Sie haben einen Innovationsfonds aufgelegt und fördern damit auch eine Reihe von telemedizinischen Projekten. Welche Ziele verfolgen Sie damit?
Brücken statt Mauern – das ist der Kerngedanke. Unser Gesundheitswesen ist hoch spezialisiert, das begünstigt die Gefahr von Abschottung. Wir brauchen mehr „Mannschaftsspiel“ aller Beteiligten zum Nutzen der Patienten.
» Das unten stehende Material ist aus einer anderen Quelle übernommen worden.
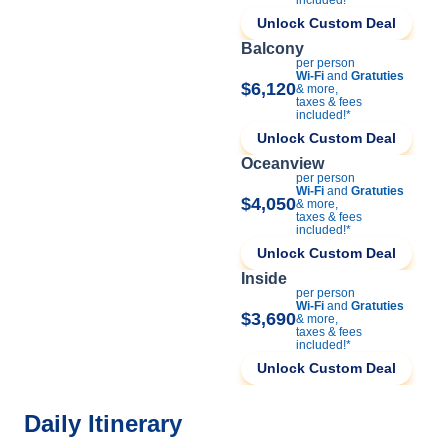
Unlock Custom Deal
Balcony
per person
Wi-Fi
and
Gratuties
$6,120
& more,
taxes & fees
included!*
Unlock Custom Deal
Oceanview
per person
Wi-Fi
and
Gratuties
$4,050
& more,
taxes & fees
included!*
Unlock Custom Deal
Inside
per person
Wi-Fi
and
Gratuties
$3,690
& more,
taxes & fees
included!*
Unlock Custom Deal
Daily Itinerary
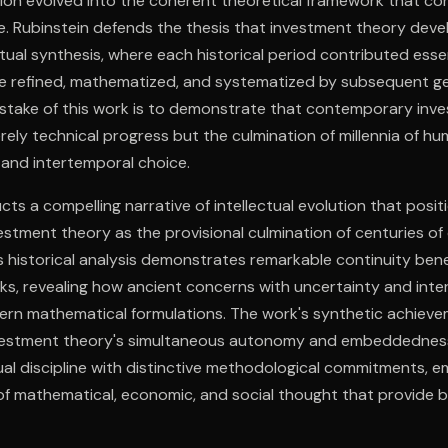
tion evolved into the coherent theoretical framework that c
e. Rubinstein defends the thesis that investment theory dev
ctual synthesis, where each historical period contributed ess
e refined, mathematized, and systematized by subsequent ge
n stake of this work is to demonstrate that contemporary inv
ely technical progress but the culmination of millennia of hu
, and intertemporal choice.
cts a compelling narrative of intellectual evolution that posit
tment theory as the provisional culmination of centuries of 
s historical analysis demonstrates remarkable continuity be
ks, revealing how ancient concerns with uncertainty and int
ern mathematical formulations. The work's synthetic achievem
vestment theory's simultaneous autonomy and embeddedn
ual discipline with distinctive methodological commitments, 
of mathematical, economic, and social thought that provide 
eoretical development.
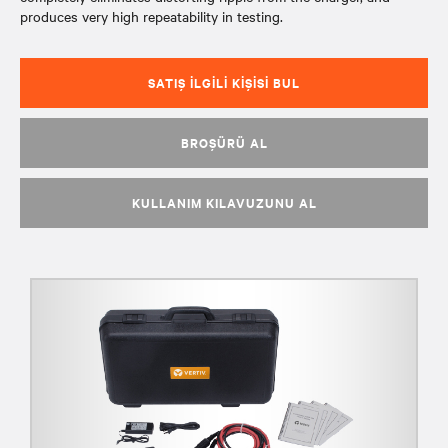
produces very high repeatability in testing.
SATIŞ İLGILI KIŞISI BUL
BROŞÜRÜ AL
KULLANIM KILAVUZUNU AL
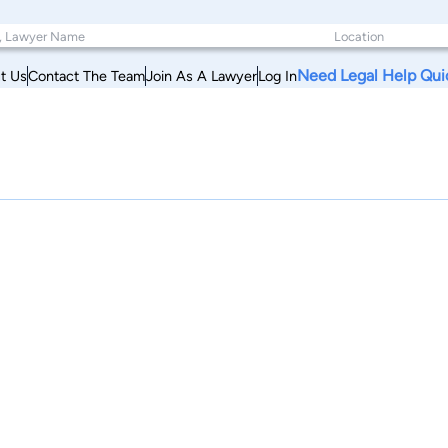
Need Legal Help Qui
t Us
Contact The Team
Join As A Lawyer
Log In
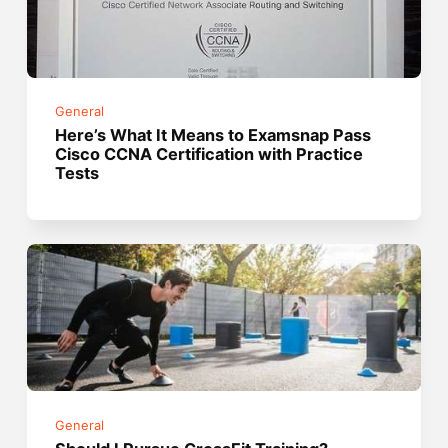
General
Here’s What It Means to Examsnap Pass
Cisco CCNA Certification with Practice
Tests
General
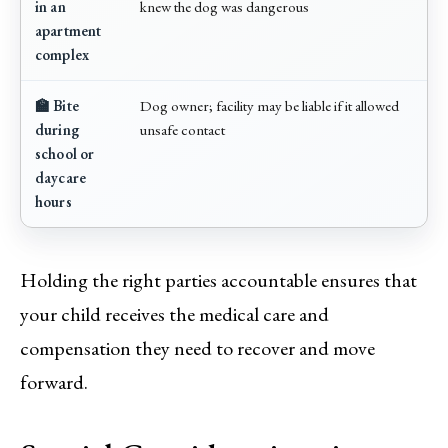
in an
knew the dog was dangerous
apartment
complex
🏫 Bite
Dog owner; facility may be liable if it allowed
during
unsafe contact
school or
daycare
hours
Holding the right parties accountable ensures that
your child receives the medical care and
compensation they need to recover and move
forward.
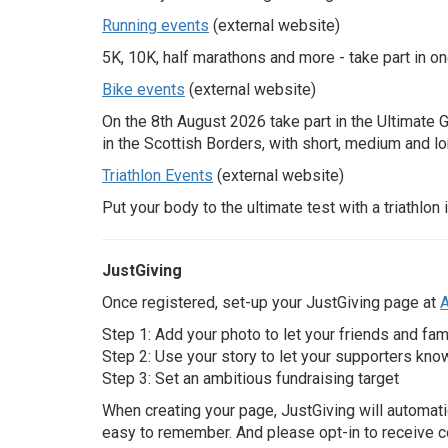
Running events
(external website)
Search
5K, 10K, half marathons and more - take part in on
Bike events
(external website)
On the
8th
August 2026 take part in the Ultimate 
in the Scottish Borders, with short, medium and l
Triathlon Events
(external website)
Put your body to the ultimate test with a triathlon
JustGiving
Once registered, set-up your JustGiving page at
A
Step 1: Add your photo to let your friends and fam
Step 2: Use your story to let your supporters kno
Step 3: Set an ambitious fundraising target
When creating your page, JustGiving will automati
easy to remember. And please opt-in to receive c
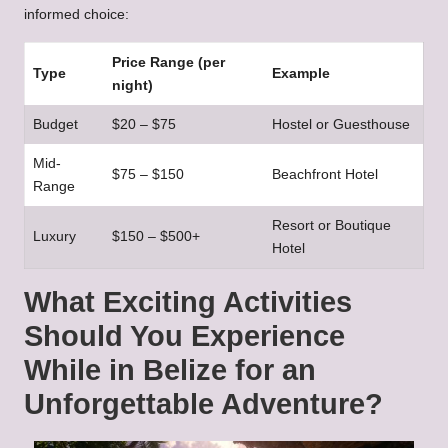
informed choice:
Price Range (per
Type
Example
night)
Budget
$20 – $75
Hostel or Guesthouse
Mid-
$75 – $150
Beachfront Hotel
Range
Resort or Boutique
Luxury
$150 – $500+
Hotel
What Exciting Activities
Should You Experience
While in Belize for an
Unforgettable Adventure?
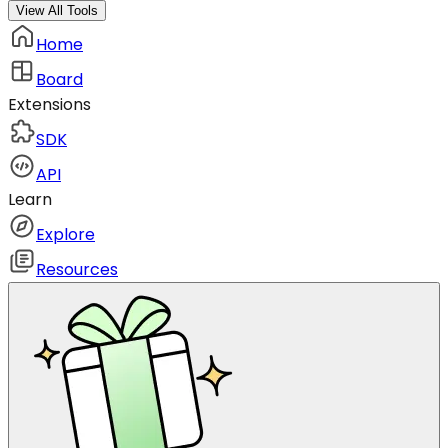
View All Tools
Home
Board
Extensions
SDK
API
Learn
Explore
Resources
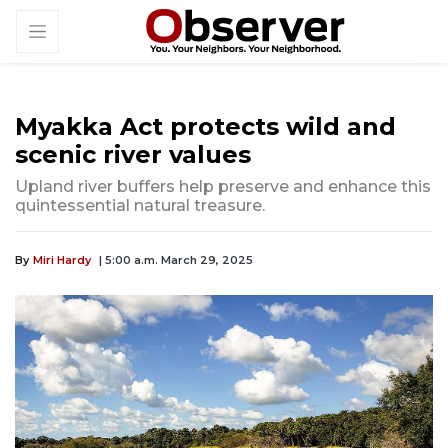
Myakka Act protects wild and
scenic river values
Upland river buffers help preserve and enhance this
quintessential natural treasure.
By
Miri Hardy
| 5:00 a.m. March 29, 2025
Dazu gibt es eine Reihe von Modellprojekten, aus denen wir lernen wollen, wie man die Regelversorgung weiter verbessern kann.
Haben Sie ein Beispiel aus Baden-Württemberg?
Wir fördern mit dem Innovationsfonds ein Projekt der Kassenärztlichen Vereinigung mit Krankenkassen und anderen Partnern, bei dem es darum geht, Klinikeinweisungen von pflegebedürftigen Menschen aus dem Pflegeheim heraus zu vermeiden. Denn es ist für pflegebedürftige Menschen oftmals eine große Belastung, wenn sie für eine Behandlung aus ihrer gewohnten Umgebung gerissen und in ein Krankenhaus verlegt werden. Es geht bei dem Projekt daher um ein Team von niedergelassenen Haus- und Fachärzten, die in engem Kontakt zu den Pflegekräften im Heim stehen und sich zusammen um die bestmögliche medizinische Versorgung der pflegebedürftigen Menschen kümmern. Das ist ein vielversprechender Ansatz, denn er stellt den pflegebedürftigen Patienten in den Mittelpunkt.